» 課題について
以下の行から、「vélo」という語を含む行をすべて返してください。大文字と小文字は区別します。

====

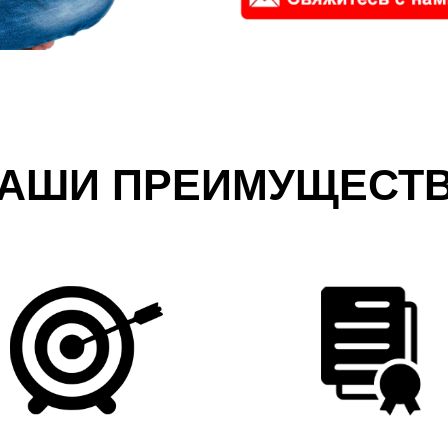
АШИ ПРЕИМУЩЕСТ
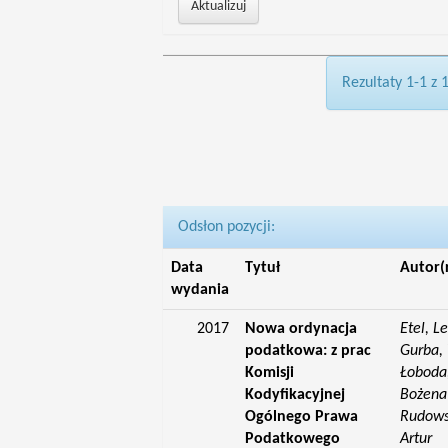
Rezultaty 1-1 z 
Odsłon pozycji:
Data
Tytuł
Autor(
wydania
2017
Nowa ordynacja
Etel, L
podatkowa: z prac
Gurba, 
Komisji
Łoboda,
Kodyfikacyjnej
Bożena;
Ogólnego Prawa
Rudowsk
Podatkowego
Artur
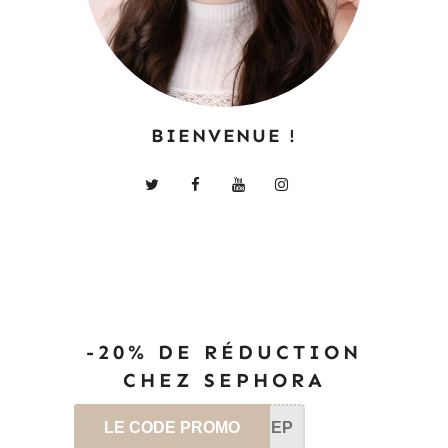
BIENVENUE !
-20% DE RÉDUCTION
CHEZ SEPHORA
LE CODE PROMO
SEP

====

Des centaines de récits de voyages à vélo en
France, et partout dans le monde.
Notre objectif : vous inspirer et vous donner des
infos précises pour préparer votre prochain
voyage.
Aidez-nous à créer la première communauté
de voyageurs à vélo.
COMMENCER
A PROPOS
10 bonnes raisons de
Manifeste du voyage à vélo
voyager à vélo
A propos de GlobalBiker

====

» 課題の結果
Des centaines de récits de voyages à vélo en
de voyageurs à vélo.
Manifeste du voyage à vélo
voyager à vélo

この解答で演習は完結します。